O demônio noturno... Nietzsche não disse, mas sempre penso na pinta da meia-noite, a hora mais extraordinária. Nesse instante exato todos os tempos estão reunidos. Um dia está completo, outro dia está em começo. O fim de um é exatamente o início do outro. Um segundo antes ainda se distinguiam hoje e amanhã. Um segundo depois, ontem e hoje. Na pinta da meia-noite, ontem, hoje e amanhã fulguram num instante que assinala a própria eternidade. Tudo concentrado. Um tempo só. É nele que aprendemos que o passado se enovela com o futuro, no presente, e tudo é um. A pinta da meia-noite é o senhor que não afirma nem nega: nela estão todos os sinais. Precisamos jogar fora os relógios e os calendários para escutarmos o que diz “a profunda meia-noite”, escreveu ainda Nietzsche. Foi num poema. Os poetas sabem o tempo.

Há tanto de oculto... O misterioso nos assusta. Contra ele inventamos os holofotes. E os espetáculos, que afirmam e negam, mas já não dão sinais. É pagar, sentar e anestesiar-se. O mistério incomoda, dá náuseas. Mas é no oculto que se prepara o extraordinário. O fora da ordem. Sem seus sinais não será reconhecido. A quem não o espera, não ocorre. E como estamos precisados do extraordinário! Uma vida banalizada no consumo de si merece o susto do que não cabe na feira. Do que não se compra. Do que se experimenta quando se aprende a nem ocultar nem mostrar — mas a ler sinais. Quando não se mata o passado e, com isso, se perde o futuro — junto com o sentido do presente. Quando se vive na pinta da meia-noite, que reúne e separa. Pois são as mesmas as “portas de dia e noite”, disse Parmênides, o outro grande pré-socrático. As mesmas. Uma não há sem a outra. Amanhecer é um trabalho noturno.
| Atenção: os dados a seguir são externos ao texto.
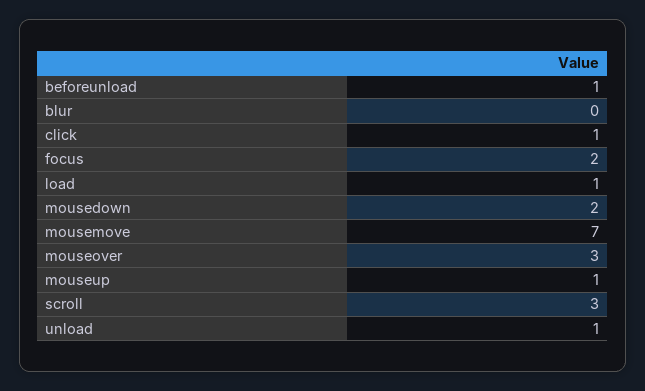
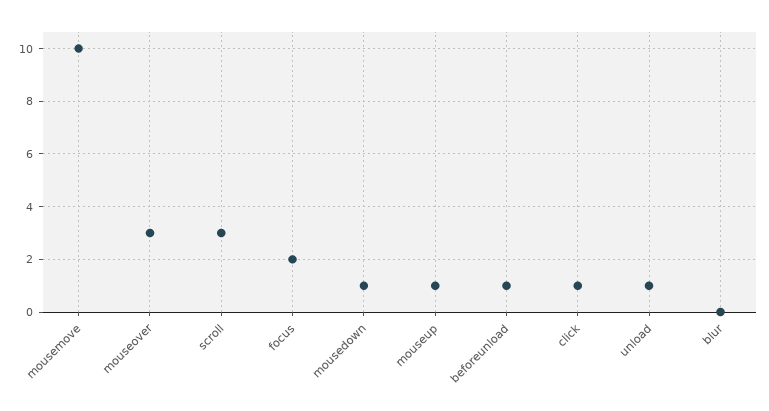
  {
    "beforeunload": 1,
    "blur": 0,
    "click": 1,
    "focus": 2,
-   "load": 1,
-   "mousedown": 2,
+   "mousedown": 1,
-   "mousemove": 7,
+   "mousemove": 10,
    "mouseover": 3,
    "mouseup": 1,
    "scroll": 3,
    "unload": 1
  }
Não entendemos isso, ficou difícil demais para nossas mentes de computador. Sim/não. Zero/um. E só. Nada no meio, acima, abaixo, ao lado, entre. — Alegra-me a ideia de que, sendo Heráclito e Parmênides tão antigos e tão novos, estejam tanto no nosso passado quanto no nosso futuro. O já dito, o ainda a pensar. E nós habitando a pinta da meia-noite. Onde passado e futuro se contraem. Nem ocultam nem mostram, mas dão sinais. Abramos os olhos para a escuridão da meia-noite. Nela está o tempo disruptivo do instante, nela um outro tempo é possível. E um outro mundo. Certamente melhor.